Goal of the exercise:
Copy the entries character for character.

Dataset extract Start Marker

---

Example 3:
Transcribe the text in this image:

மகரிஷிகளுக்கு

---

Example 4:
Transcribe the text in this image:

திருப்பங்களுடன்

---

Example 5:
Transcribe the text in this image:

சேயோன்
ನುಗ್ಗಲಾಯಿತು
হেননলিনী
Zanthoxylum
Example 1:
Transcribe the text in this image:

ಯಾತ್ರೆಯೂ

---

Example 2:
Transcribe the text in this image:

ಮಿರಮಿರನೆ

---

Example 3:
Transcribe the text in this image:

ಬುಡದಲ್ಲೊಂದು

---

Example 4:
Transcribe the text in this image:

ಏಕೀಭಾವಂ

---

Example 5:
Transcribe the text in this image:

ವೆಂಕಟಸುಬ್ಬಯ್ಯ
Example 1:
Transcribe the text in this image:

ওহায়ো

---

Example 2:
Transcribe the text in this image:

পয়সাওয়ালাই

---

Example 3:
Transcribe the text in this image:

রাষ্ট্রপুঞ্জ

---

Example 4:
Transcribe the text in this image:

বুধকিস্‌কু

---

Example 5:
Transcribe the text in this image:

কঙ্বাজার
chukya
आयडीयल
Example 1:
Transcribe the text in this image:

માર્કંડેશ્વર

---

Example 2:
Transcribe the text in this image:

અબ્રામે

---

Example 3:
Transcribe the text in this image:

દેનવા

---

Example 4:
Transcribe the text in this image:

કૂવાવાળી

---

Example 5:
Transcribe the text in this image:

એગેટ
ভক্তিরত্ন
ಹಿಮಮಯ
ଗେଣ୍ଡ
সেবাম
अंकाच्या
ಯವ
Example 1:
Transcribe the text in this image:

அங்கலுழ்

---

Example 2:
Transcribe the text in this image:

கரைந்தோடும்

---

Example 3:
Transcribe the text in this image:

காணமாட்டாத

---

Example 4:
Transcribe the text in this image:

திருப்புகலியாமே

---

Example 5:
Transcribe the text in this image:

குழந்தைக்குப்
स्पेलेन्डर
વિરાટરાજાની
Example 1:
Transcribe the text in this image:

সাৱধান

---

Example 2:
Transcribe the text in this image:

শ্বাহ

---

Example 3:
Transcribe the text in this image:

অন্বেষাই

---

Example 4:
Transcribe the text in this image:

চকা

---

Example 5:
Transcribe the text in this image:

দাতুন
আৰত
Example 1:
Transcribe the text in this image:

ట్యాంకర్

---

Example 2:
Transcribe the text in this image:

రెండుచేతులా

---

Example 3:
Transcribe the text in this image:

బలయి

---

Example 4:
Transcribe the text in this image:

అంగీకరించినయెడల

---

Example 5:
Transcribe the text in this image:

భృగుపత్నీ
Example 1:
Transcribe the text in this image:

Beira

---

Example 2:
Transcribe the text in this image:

Dataset extract End Marker

Response:
---

Example 3:
Transcribe the text in this image:

மகரிஷிகளுக்கு

---

Example 4:
Transcribe the text in this image:

திருப்பங்களுடன்

---

Example 5:
Transcribe the text in this image:

சேயோன்
ನುಗ್ಗಲಾಯಿತು
হেননলিনী
Zanthoxylum
Example 1:
Transcribe the text in this image:

ಯಾತ್ರೆಯೂ

---

Example 2:
Transcribe the text in this image:

ಮಿರಮಿರನೆ

---

Example 3:
Transcribe the text in this image:

ಬುಡದಲ್ಲೊಂದು

---

Example 4:
Transcribe the text in this image:

ಏಕೀಭಾವಂ

---

Example 5:
Transcribe the text in this image:

ವೆಂಕಟಸುಬ್ಬಯ್ಯ
Example 1:
Transcribe the text in this image:

ওহায়ো

---

Example 2:
Transcribe the text in this image:

পয়সাওয়ালাই

---

Example 3:
Transcribe the text in this image:

রাষ্ট্রপুঞ্জ

---

Example 4:
Transcribe the text in this image:

বুধকিস্‌কু

---

Example 5:
Transcribe the text in this image:

কঙ্বাজার
chukya
आयडीयल
Example 1:
Transcribe the text in this image:

માર્કંડેશ્વર

---

Example 2:
Transcribe the text in this image:

અબ્રામે

---

Example 3:
Transcribe the text in this image:

દેનવા

---

Example 4:
Transcribe the text in this image:

કૂવાવાળી

---

Example 5:
Transcribe the text in this image:

એગેટ
ভক্তিরত্ন
ಹಿಮಮಯ
ଗେଣ୍ଡ
সেবাম
अंकाच्या
ಯವ
Example 1:
Transcribe the text in this image:

அங்கலுழ்

---

Example 2:
Transcribe the text in this image:

கரைந்தோடும்

---

Example 3:
Transcribe the text in this image:

காணமாட்டாத

---

Example 4:
Transcribe the text in this image:

திருப்புகலியாமே

---

Example 5:
Transcribe the text in this image:

குழந்தைக்குப்
स्पेलेन्डर
વિરાટરાજાની
Example 1:
Transcribe the text in this image:

সাৱধান

---

Example 2:
Transcribe the text in this image:

শ্বাহ

---

Example 3:
Transcribe the text in this image:

অন্বেষাই

---

Example 4:
Transcribe the text in this image:

চকা

---

Example 5:
Transcribe the text in this image:

দাতুন
আৰত
Example 1:
Transcribe the text in this image:

ట్యాంకర్

---

Example 2:
Transcribe the text in this image:

రెండుచేతులా

---

Example 3:
Transcribe the text in this image:

బలయి

---

Example 4:
Transcribe the text in this image:

అంగీకరించినయెడల

---

Example 5:
Transcribe the text in this image:

భృగుపత్నీ
Example 1:
Transcribe the text in this image:

Beira

---

Example 2:
Transcribe the text in this image:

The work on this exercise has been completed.